Topic: College of Sciences and Humanities

May 8, 2008

"The best new fiction on the Web. Or anywhere else, for that matter."

With that bold assertation, Ball State English professors Andrew Scott and Victoria Barrett have ventured into the precarious world of Web publishing with the spring launch of their online literary magazine, Freight Stories.

The debut issue features the work of 11 authors. Many are new writers but several, such as Toronto-based author Mary Swan, are nationally recognized. Barrett said Swan, winner of the 2001 O. Henry Award for short fiction, was a "big get" for the magazine.

"I have adored her forever, and as far as I know, this is the first time she's allowed her work to be published in an online publication," Barrett said.

If preliminary interest in the magazine is any indication - writers as well-known as Pulitzer-Prize-winning author Richard Russo have perused its contents - then Scott and Barrett may achieve what many other literary journals have failed to do before them: Attain name recognition and a list of subscribers beyond the small circle of writers, students and editors traditionally comprising a literary magazine's audience.

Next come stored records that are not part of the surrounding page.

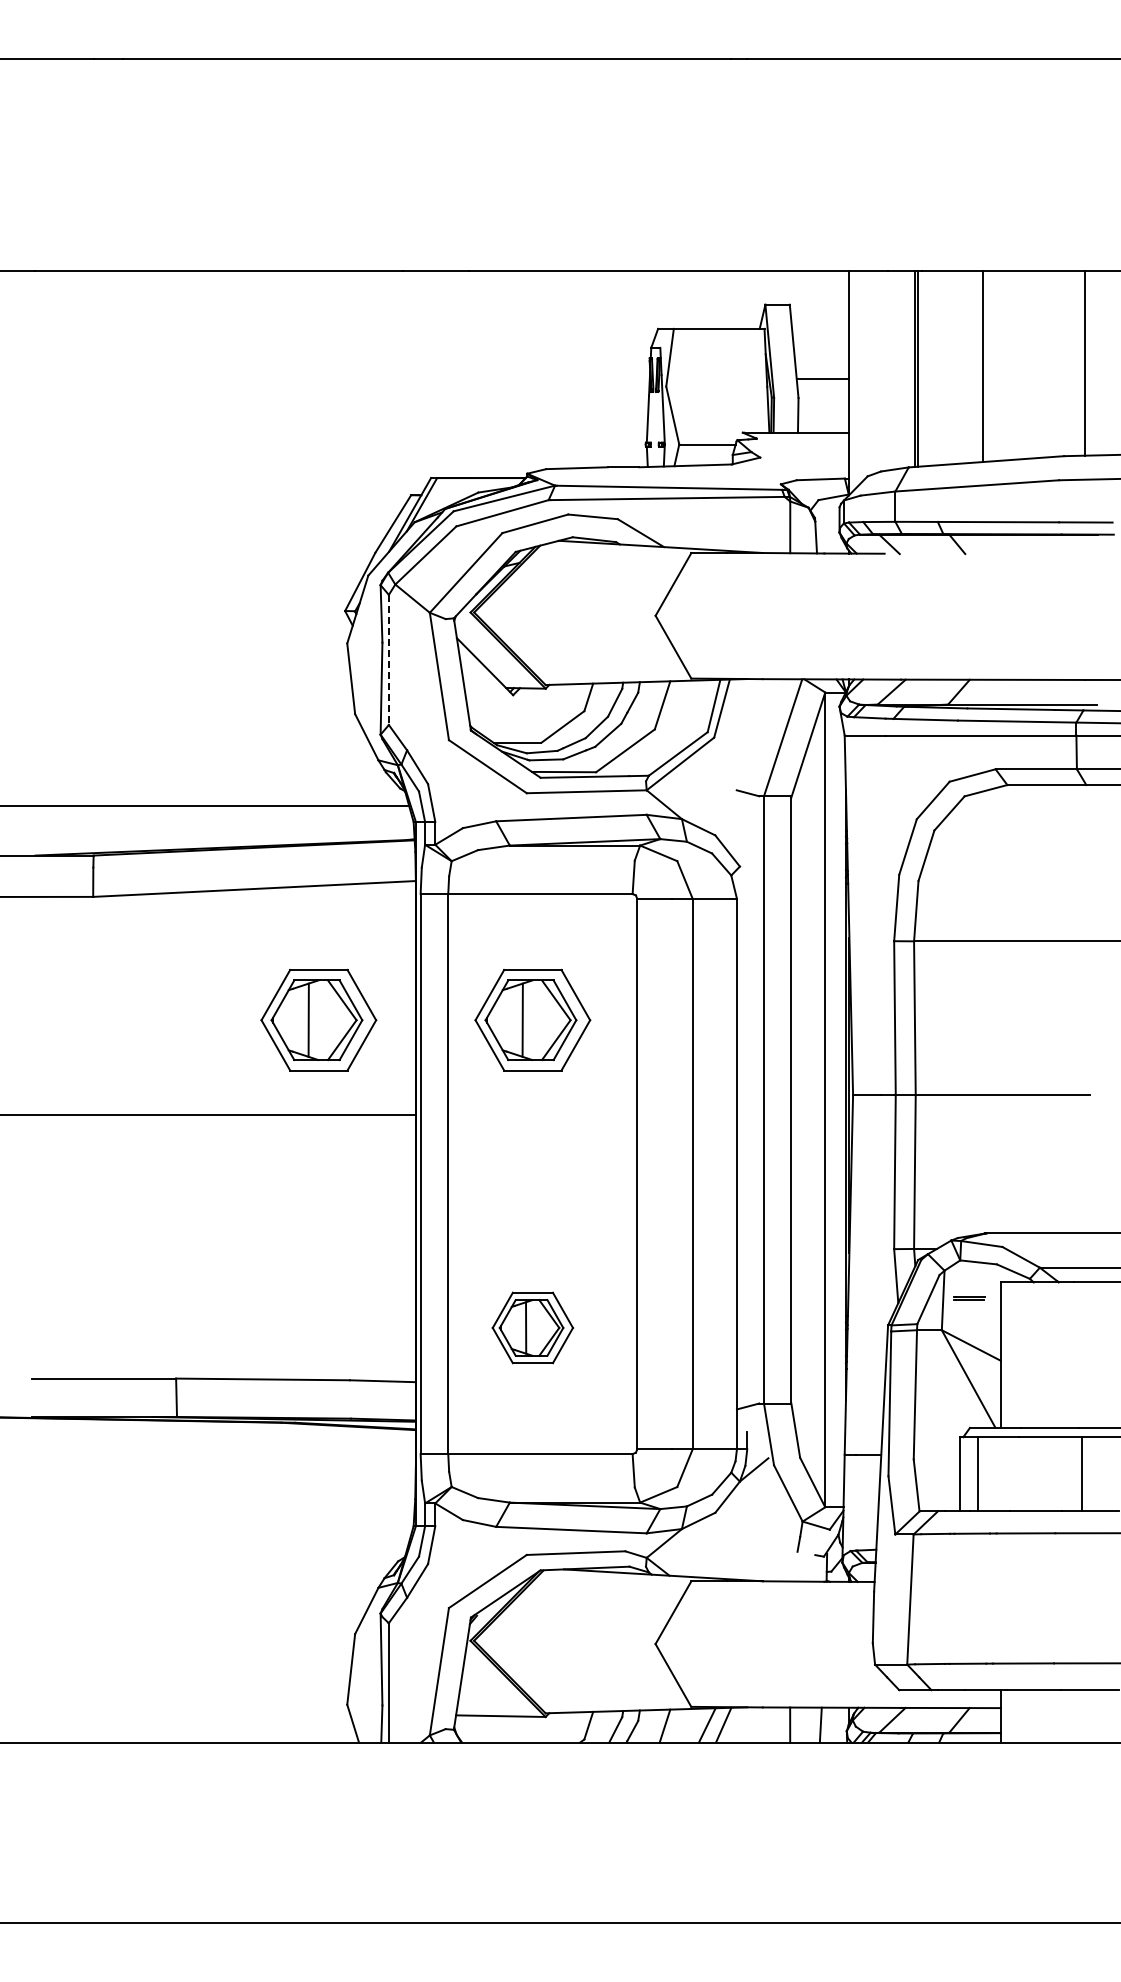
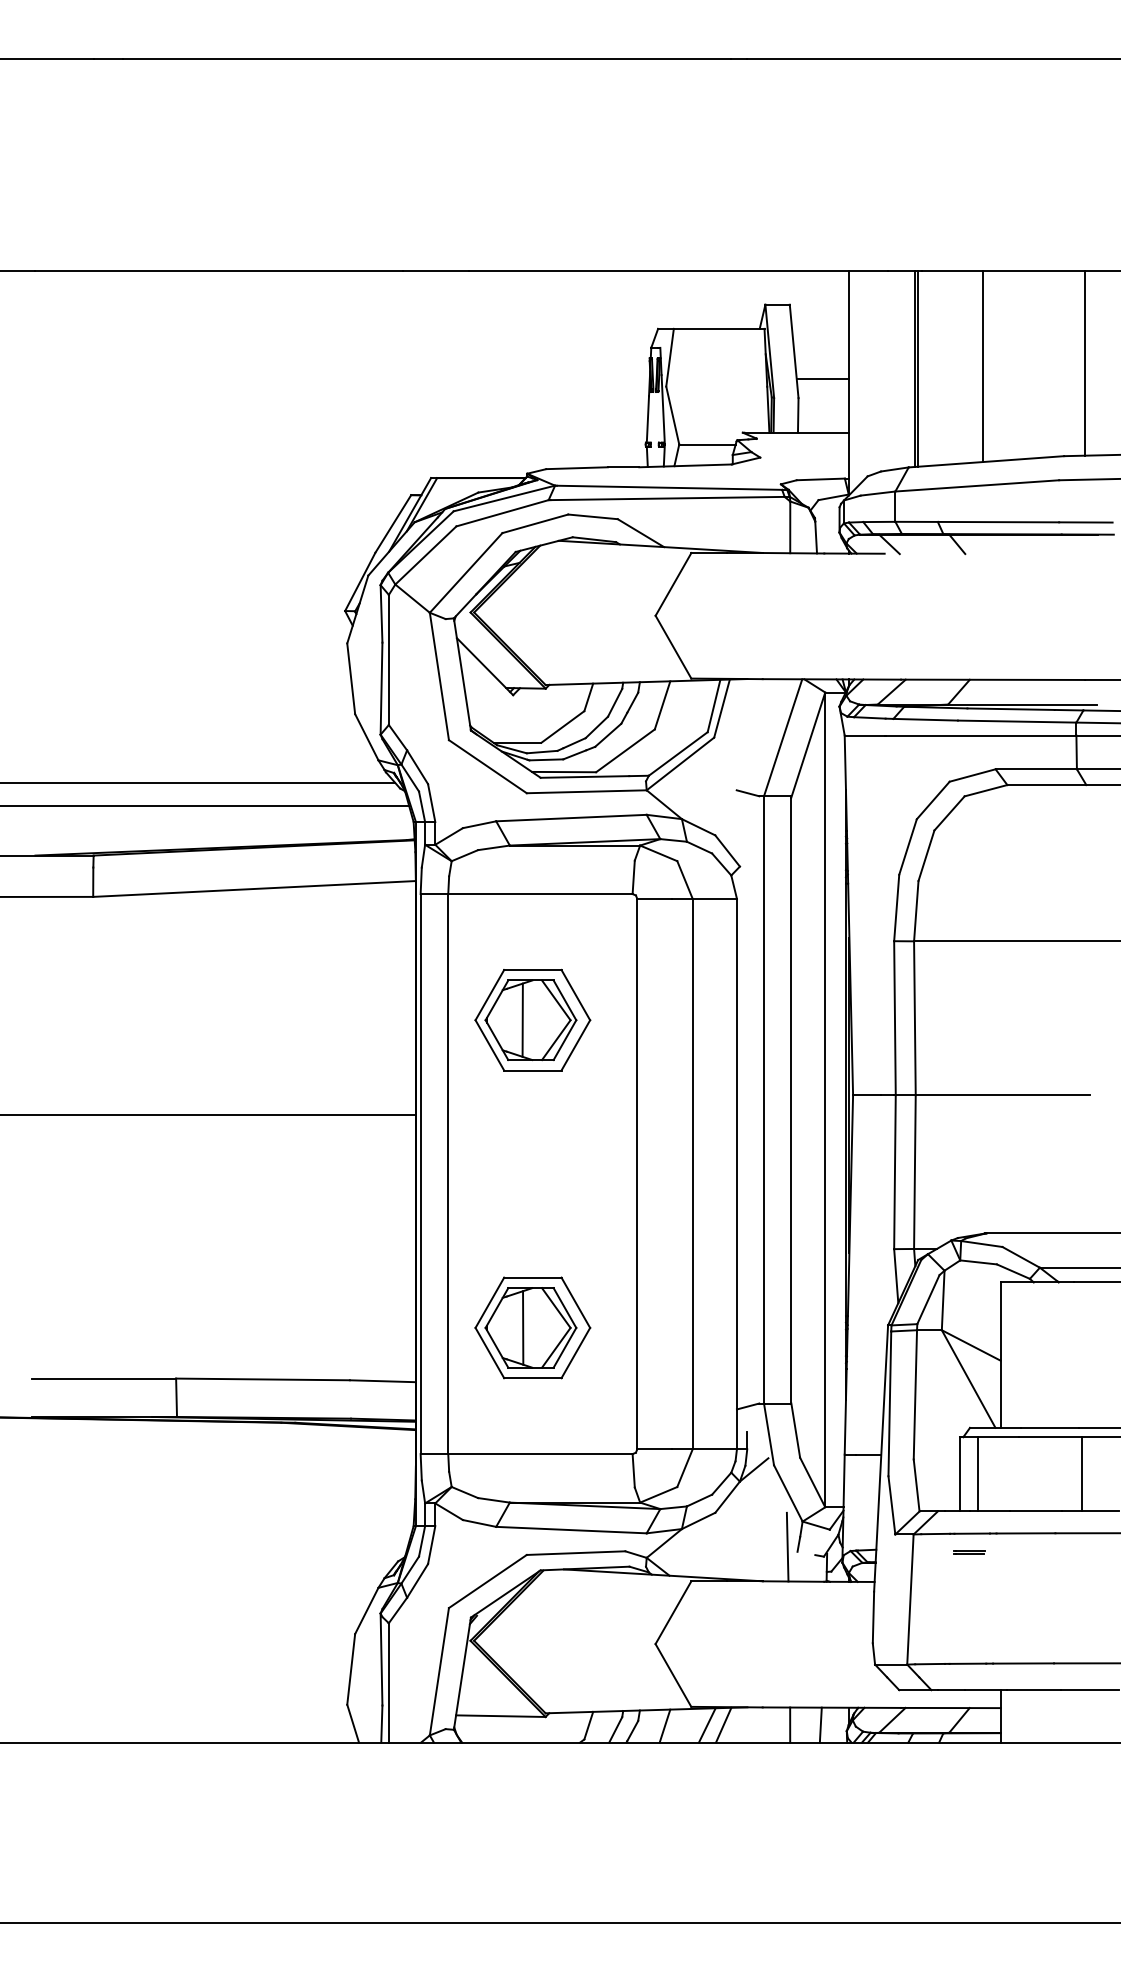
line at (388, 660): dashed -> solid
line at (198, 782): none -> present
part at (318, 1019): present -> none
line at (969, 1297) position: (969, 1297) -> (969, 1551)
part at (532, 1327) size: 84x74 px -> 118x104 px
line at (787, 1546): none -> present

"The readership of most print literary journals is about 1,000 copies," Scott said. "We've already had more Web site visits than that, and for a fledgling effort, we're beginning to prove ourselves. We're excited about the possibilities ahead."

Scott and Barrett say what helped them in launching Freight Stories was their previous work in literary publishing. Married in 2005, Scott and Barrett earned their master of fine arts degrees from New Mexico State University. While studying there, both worked for Puerto del Sol, the university's well-established literary journal that, for more than 40 years, has published works from now-established writers including David Foster Wallace and Kent Haruf.

Barrett said Freight Stories will be a quarterly publication with future issues to be released in June, September and December. "We're accepting submissions for future issues right now," Scott said.

The publication can be read online but also printed as a PDF in a layout similar to a printed magazine. Both Barrett and Scott are published authors, and Barrett said their aim in creating Freight Stories was twofold.

"I've had the benefit of being published," she explained, "and feel an obligation to help bring other writers' good work into the world. As a teacher, I feel it's important to share what I know about writing with as many students as possible."